There was dancing, there were drums and there was a sense that all those in attendance appreciated Afghanistan and what its players had been through before finding themselves playing in a Cricket World Cup.

The country’s national cricket team was formed just 14 years ago, shortly after it was liberated from Taliban rule.

Many Afghanis became familiar with the game – and fell in love with it – while living in refugee camps in Pakistan after fleeing the Taliban. When they returned, the game came with them. Captain Mohammad Nabi is just one of those players whose life has followed that storyline.

The team only debuted in Division 5 of the ICC World Cricket League in 2008 but flew up the ranks, securing its Cricket World Cup berth with a win against Kenya in October 2013.

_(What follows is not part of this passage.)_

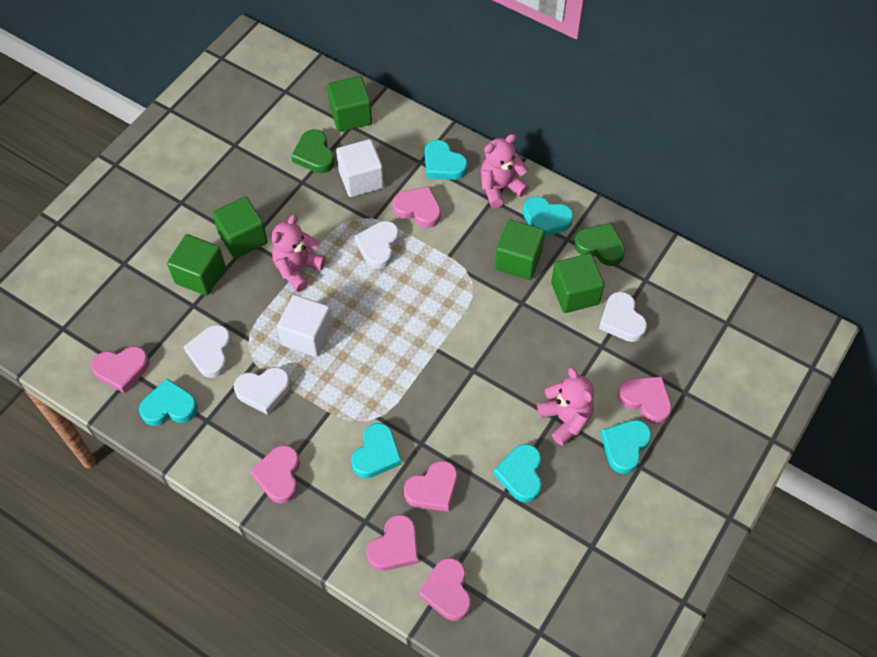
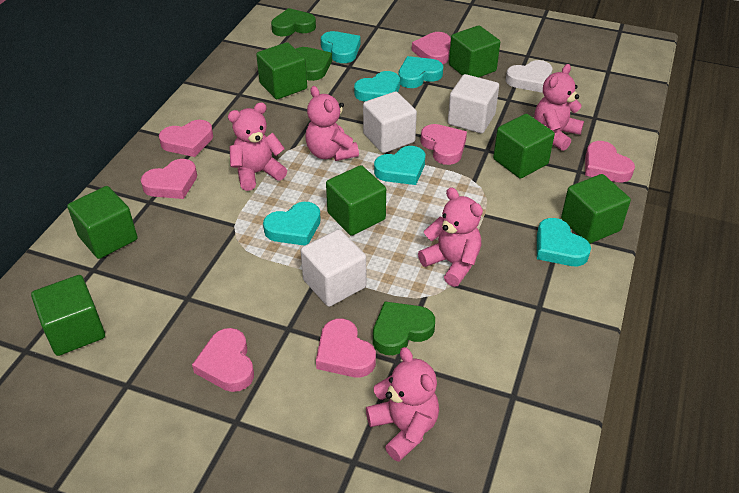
green cube: 5 -> 7
green heart: 2 -> 3
pink teddy bear: 3 -> 5
white cube: 2 -> 3
white heart: 4 -> 1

It is an ascent that has had an effect on the entire country, coach Andy Moles said before Wednesday’s match.

“It’s been well-documented the hardships that the players and the general public have at home and all over Afghanistan,” Moles said.

“It’s a well-received sport amongst the population in Afghanistan, and the players know that through good performances it will be a massive uplifting and just a general well-being in the country.”

Wednesday’s result will not slow the meteoric rise of Afghan cricket.

The team is hopeful of achieving a maiden World Cup win before the tournament is over and if they do, the celebrations in Afghanistan will far outdo those that accompanied their qualification for the tournament.

There are many who believe Afghanistan could challenge for a place in Test cricket in the not-so-distance future. Either way, its story is one worth following.